La Germania si affida al kolossal Netflix All Quiet on the Western Front di Edward Berger. La Repubblica Ceca schiera Il Boemo, biopic firmato Petr Václav. Girl Picture di Alli Haapasalo, visto al Sundance 2022, è la scelta della Finlandia. e attenzione all’Ucraina che porta Klondike di Maryna Er Gorbach, passato anche questo al festival indie americano.

Il Giappone, vincitore in carica grazie a Drive My Car, propone Plan 75 di Chie Hayakawa, sul ruolo degli anziani nella società nipponica. L’Iran punta su World War III di Houman Seyyedi, fresco trionfatore a Orizzonti 2022. Nos frangins di Rachid Bouchareb è la scelta dell’Algeria.
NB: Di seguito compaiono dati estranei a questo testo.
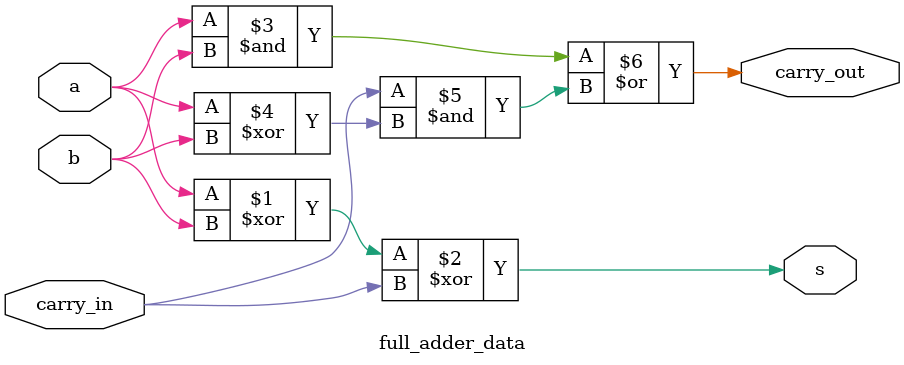
<source format=v>
module full_adder_data(input a,input b,input carry_in,output s, output carry_out);
assign s=a^b^carry_in;
assign carry_out=(a&b)|carry_in&(a^b);
endmodule

</source>
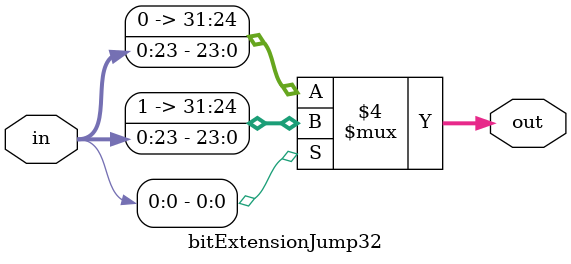
<source format=v>
module bitExtensionJump32(in,out);
        input [0:23] in;
        output reg [0:31] out;
        always@(in) begin
             if (in[0]==1) begin
                  out = {8'b11111111,in};
             end else begin
                  out = in;
             end
        end
endmodule


</source>
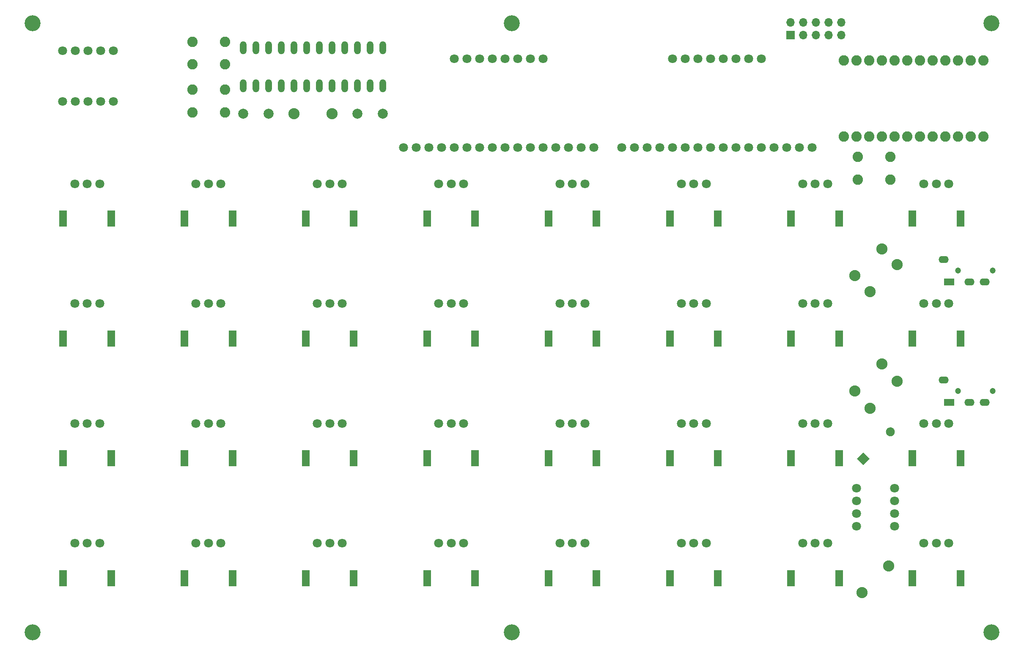
<source format=gbr>
G04 #@! TF.GenerationSoftware,KiCad,Pcbnew,(5.1.8-0-10_14)*
G04 #@! TF.CreationDate,2020-12-02T17:46:36+02:00*
G04 #@! TF.ProjectId,N32B,4e333242-2e6b-4696-9361-645f70636258,V1.0*
G04 #@! TF.SameCoordinates,Original*
G04 #@! TF.FileFunction,Soldermask,Bot*
G04 #@! TF.FilePolarity,Negative*
%FSLAX46Y46*%
G04 Gerber Fmt 4.6, Leading zero omitted, Abs format (unit mm)*
G04 Created by KiCad (PCBNEW (5.1.8-0-10_14)) date 2020-12-02 17:46:36*
%MOMM*%
%LPD*%
G01*
G04 APERTURE LIST*
%ADD10R,1.700000X1.700000*%
%ADD11O,1.700000X1.700000*%
%ADD12C,2.003200*%
%ADD13C,1.800000*%
%ADD14C,0.100000*%
%ADD15R,1.500000X3.200000*%
%ADD16C,2.235200*%
%ADD17C,1.200000*%
%ADD18O,2.000000X1.400000*%
%ADD19R,2.000000X1.400000*%
%ADD20C,3.200000*%
%ADD21O,1.320800X2.641600*%
%ADD22C,2.082800*%
G04 APERTURE END LIST*
D10*
X184150000Y-28702000D03*
D11*
X184150000Y-26162000D03*
X186690000Y-28702000D03*
X186690000Y-26162000D03*
X189230000Y-28702000D03*
X189230000Y-26162000D03*
X191770000Y-28702000D03*
X191770000Y-26162000D03*
X194310000Y-28702000D03*
X194310000Y-26162000D03*
D12*
X74628000Y-44386000D03*
X79708000Y-44386000D03*
X97488000Y-44386000D03*
X102568000Y-44386000D03*
D13*
X38428000Y-31832000D03*
X38428000Y-41952000D03*
X40968000Y-31832000D03*
X40968000Y-41952000D03*
X43508000Y-31832000D03*
X43508000Y-41952000D03*
X46048000Y-31832000D03*
X46048000Y-41952000D03*
X48588000Y-31832000D03*
X48588000Y-41952000D03*
G36*
G01*
X203524758Y-108775242D02*
X203524758Y-108775242D01*
G75*
G02*
X203524758Y-107502450I636396J636396D01*
G01*
X203524758Y-107502450D01*
G75*
G02*
X204797550Y-107502450I636396J-636396D01*
G01*
X204797550Y-107502450D01*
G75*
G02*
X204797550Y-108775242I-636396J-636396D01*
G01*
X204797550Y-108775242D01*
G75*
G02*
X203524758Y-108775242I-636396J636396D01*
G01*
G37*
D14*
G36*
X198773000Y-114799792D02*
G01*
X197500208Y-113527000D01*
X198773000Y-112254208D01*
X200045792Y-113527000D01*
X198773000Y-114799792D01*
G37*
D13*
X215882001Y-130440000D03*
X213382001Y-130440000D03*
X210882001Y-130440000D03*
D15*
X208582001Y-137440000D03*
X218182001Y-137440000D03*
D13*
X191596001Y-130440000D03*
X189096001Y-130440000D03*
X186596001Y-130440000D03*
D15*
X184296001Y-137440000D03*
X193896001Y-137440000D03*
D13*
X167310001Y-130440000D03*
X164810001Y-130440000D03*
X162310001Y-130440000D03*
D15*
X160010001Y-137440000D03*
X169610001Y-137440000D03*
D13*
X143024001Y-130440000D03*
X140524001Y-130440000D03*
X138024001Y-130440000D03*
D15*
X135724001Y-137440000D03*
X145324001Y-137440000D03*
D13*
X118738002Y-130440000D03*
X116238002Y-130440000D03*
X113738002Y-130440000D03*
D15*
X111438002Y-137440000D03*
X121038002Y-137440000D03*
D13*
X94452001Y-130440000D03*
X91952001Y-130440000D03*
X89452001Y-130440000D03*
D15*
X87152001Y-137440000D03*
X96752001Y-137440000D03*
D13*
X70166001Y-130440000D03*
X67666001Y-130440000D03*
X65166001Y-130440000D03*
D15*
X62866001Y-137440000D03*
X72466001Y-137440000D03*
D13*
X215882001Y-106439999D03*
X213382001Y-106439999D03*
X210882001Y-106439999D03*
D15*
X208582001Y-113439999D03*
X218182001Y-113439999D03*
D13*
X191596001Y-106439999D03*
X189096001Y-106439999D03*
X186596001Y-106439999D03*
D15*
X184296001Y-113439999D03*
X193896001Y-113439999D03*
D13*
X167310001Y-106439999D03*
X164810001Y-106439999D03*
X162310001Y-106439999D03*
D15*
X160010001Y-113439999D03*
X169610001Y-113439999D03*
D13*
X143024001Y-106439999D03*
X140524001Y-106439999D03*
X138024001Y-106439999D03*
D15*
X135724001Y-113439999D03*
X145324001Y-113439999D03*
D13*
X118738002Y-106439999D03*
X116238002Y-106439999D03*
X113738002Y-106439999D03*
D15*
X111438002Y-113439999D03*
X121038002Y-113439999D03*
D13*
X94452001Y-106439999D03*
X91952001Y-106439999D03*
X89452001Y-106439999D03*
D15*
X87152001Y-113439999D03*
X96752001Y-113439999D03*
D13*
X70166001Y-106439999D03*
X67666001Y-106439999D03*
X65166001Y-106439999D03*
D15*
X62866001Y-113439999D03*
X72466001Y-113439999D03*
D13*
X45880001Y-106439999D03*
X43380001Y-106439999D03*
X40880001Y-106439999D03*
D15*
X38580001Y-113439999D03*
X48180001Y-113439999D03*
D13*
X215882001Y-82439999D03*
X213382001Y-82439999D03*
X210882001Y-82439999D03*
D15*
X208582001Y-89439999D03*
X218182001Y-89439999D03*
D13*
X191596001Y-82439999D03*
X189096001Y-82439999D03*
X186596001Y-82439999D03*
D15*
X184296001Y-89439999D03*
X193896001Y-89439999D03*
D13*
X167310001Y-82439999D03*
X164810001Y-82439999D03*
X162310001Y-82439999D03*
D15*
X160010001Y-89439999D03*
X169610001Y-89439999D03*
D13*
X143024001Y-82439999D03*
X140524001Y-82439999D03*
X138024001Y-82439999D03*
D15*
X135724001Y-89439999D03*
X145324001Y-89439999D03*
D13*
X118738002Y-82439999D03*
X116238002Y-82439999D03*
X113738002Y-82439999D03*
D15*
X111438002Y-89439999D03*
X121038002Y-89439999D03*
D13*
X94452001Y-82439999D03*
X91952001Y-82439999D03*
X89452001Y-82439999D03*
D15*
X87152001Y-89439999D03*
X96752001Y-89439999D03*
D13*
X70166001Y-82439999D03*
X67666001Y-82439999D03*
X65166001Y-82439999D03*
D15*
X62866001Y-89439999D03*
X72466001Y-89439999D03*
D13*
X45880001Y-82439999D03*
X43380001Y-82439999D03*
X40880001Y-82439999D03*
D15*
X38580001Y-89439999D03*
X48180001Y-89439999D03*
D13*
X215882001Y-58440000D03*
X213382001Y-58440000D03*
X210882001Y-58440000D03*
D15*
X208582001Y-65440000D03*
X218182001Y-65440000D03*
D13*
X191596001Y-58440000D03*
X189096001Y-58440000D03*
X186596001Y-58440000D03*
D15*
X184296001Y-65440000D03*
X193896001Y-65440000D03*
D13*
X167310001Y-58440000D03*
X164810001Y-58440000D03*
X162310001Y-58440000D03*
D15*
X160010001Y-65440000D03*
X169610001Y-65440000D03*
D13*
X143024001Y-58440000D03*
X140524001Y-58440000D03*
X138024001Y-58440000D03*
D15*
X135724001Y-65440000D03*
X145324001Y-65440000D03*
D13*
X118738002Y-58440000D03*
X116238002Y-58440000D03*
X113738002Y-58440000D03*
D15*
X111438002Y-65440000D03*
X121038002Y-65440000D03*
D13*
X70166001Y-58440000D03*
X67666001Y-58440000D03*
X65166001Y-58440000D03*
D15*
X62866001Y-65440000D03*
X72466001Y-65440000D03*
D13*
X94452001Y-58440000D03*
X91952001Y-58440000D03*
X89452001Y-58440000D03*
D15*
X87152001Y-65440000D03*
X96752001Y-65440000D03*
D13*
X45880001Y-130440000D03*
X43380001Y-130440000D03*
X40880001Y-130440000D03*
D15*
X38580001Y-137440000D03*
X48180001Y-137440000D03*
D13*
X45880001Y-58440000D03*
X43380001Y-58440000D03*
X40880001Y-58440000D03*
D15*
X38580001Y-65440000D03*
X48180001Y-65440000D03*
D13*
X204990700Y-119405400D03*
X197370700Y-119405400D03*
X204990700Y-121945400D03*
X197370700Y-121945400D03*
X204990700Y-124485400D03*
X197370700Y-124485400D03*
X204990700Y-127025400D03*
X197370700Y-127025400D03*
D16*
X202465077Y-71473923D03*
X197076923Y-76862077D03*
X200124923Y-80037077D03*
X205513077Y-74648923D03*
X84788000Y-44446000D03*
X92408000Y-44446000D03*
X200124923Y-103396077D03*
X205513077Y-98007923D03*
X198453923Y-140371077D03*
X203842077Y-134982923D03*
X202465077Y-94557923D03*
X197076923Y-99946077D03*
D17*
X217668000Y-75838000D03*
X224668000Y-75838000D03*
D18*
X223068000Y-78138000D03*
X219968000Y-78138000D03*
D19*
X215968000Y-78138000D03*
D18*
X214818000Y-73638000D03*
D13*
X144780000Y-51196000D03*
X142240000Y-51196000D03*
X139700000Y-51196000D03*
X137160000Y-51196000D03*
X134620000Y-51196000D03*
X134620000Y-33416000D03*
X132080000Y-51196000D03*
X132080000Y-33416000D03*
X129540000Y-51196000D03*
X129540000Y-33416000D03*
X127000000Y-51196000D03*
X127000000Y-33416000D03*
X124460000Y-51196000D03*
X124460000Y-33416000D03*
X121920000Y-51196000D03*
X121920000Y-33416000D03*
X119380000Y-51196000D03*
X119380000Y-33416000D03*
X116840000Y-51196000D03*
X116840000Y-33416000D03*
X114300000Y-51196000D03*
X111760000Y-51196000D03*
X109220000Y-51196000D03*
X106680000Y-51196000D03*
X188468000Y-51196000D03*
X185928000Y-51196000D03*
X183388000Y-51196000D03*
X180848000Y-51196000D03*
X178308000Y-51196000D03*
X178308000Y-33416000D03*
X175768000Y-51196000D03*
X175768000Y-33416000D03*
X173228000Y-51196000D03*
X173228000Y-33416000D03*
X170688000Y-51196000D03*
X170688000Y-33416000D03*
X168148000Y-51196000D03*
X168148000Y-33416000D03*
X165608000Y-51196000D03*
X165608000Y-33416000D03*
X163068000Y-51196000D03*
X163068000Y-33416000D03*
X160528000Y-51196000D03*
X160528000Y-33416000D03*
X157988000Y-51196000D03*
X155448000Y-51196000D03*
X152908000Y-51196000D03*
X150368000Y-51196000D03*
D20*
X128416000Y-148312000D03*
X128416000Y-26312000D03*
X224416000Y-148312000D03*
X32416000Y-148312000D03*
X224416000Y-26312000D03*
X32416000Y-26312000D03*
D21*
X102568000Y-38862000D03*
X100028000Y-38862000D03*
X97488000Y-38862000D03*
X94948000Y-38862000D03*
X92408000Y-38862000D03*
X89868000Y-38862000D03*
X87328000Y-38862000D03*
X84788000Y-38862000D03*
X82248000Y-38862000D03*
X79708000Y-38862000D03*
X77168000Y-38862000D03*
X74628000Y-38862000D03*
X74628000Y-31242000D03*
X77168000Y-31242000D03*
X79708000Y-31242000D03*
X82248000Y-31242000D03*
X84788000Y-31242000D03*
X87328000Y-31242000D03*
X89868000Y-31242000D03*
X92408000Y-31242000D03*
X94948000Y-31242000D03*
X97488000Y-31242000D03*
X100028000Y-31242000D03*
X102568000Y-31242000D03*
D22*
X64482980Y-39613840D03*
X70985380Y-39613840D03*
X64482980Y-44135040D03*
X70985380Y-44135040D03*
X64480440Y-29989780D03*
X70982840Y-29989780D03*
X64480440Y-34510980D03*
X70982840Y-34510980D03*
X222758000Y-33782000D03*
X220218000Y-33782000D03*
X217678000Y-33782000D03*
X215138000Y-33782000D03*
X212598000Y-33782000D03*
X210058000Y-33782000D03*
X207518000Y-33782000D03*
X204978000Y-33782000D03*
X202438000Y-33782000D03*
X199898000Y-33782000D03*
X197358000Y-33782000D03*
X194818000Y-33782000D03*
X194818000Y-49022000D03*
X197358000Y-49022000D03*
X199898000Y-49022000D03*
X202438000Y-49022000D03*
X204978000Y-49022000D03*
X207518000Y-49022000D03*
X210058000Y-49022000D03*
X212598000Y-49022000D03*
X215138000Y-49022000D03*
X217678000Y-49022000D03*
X220218000Y-49022000D03*
X222758000Y-49022000D03*
D18*
X214818000Y-97768000D03*
D19*
X215968000Y-102268000D03*
D18*
X219968000Y-102268000D03*
X223068000Y-102268000D03*
D17*
X224668000Y-99968000D03*
X217668000Y-99968000D03*
D22*
X204139800Y-57581800D03*
X197637400Y-57581800D03*
X204139800Y-53060600D03*
X197637400Y-53060600D03*
M02*

</source>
Il Canada si lancia in un’operazione alla Flee, proponendo il documentario animato Eternal Spring di Jason Loftus. L'India ci crede e punta sull'evocativo e semiautobiografico Last Film Show di Pan Nalin.

E c’è già il film che, a detta degli esperti, si è già assicurato un posto in cinquina: Decision to Leave di Park Chan-wook, che corre per la Corea del Sud.

E la Russia? Il comitato preposto vorrebbe selezionare un titolo, nonostante uno dei cineasti più influenti del sistema russo, Nikita Mikhalkov, sostiene che "scegliere un film che rappresenterà la Russia in un paese che, di fatto, ora nega l'esistenza della Russia, è semplicemente inutile".

Curiosità: per la prima volta nella storia dell’Oscar, l’Uganda propone un film, Tembele di Morris Mugisha. Come l’anno scorso il Bhutan, che alla fine entrò in cinquina con Lunana, nello stupore generale.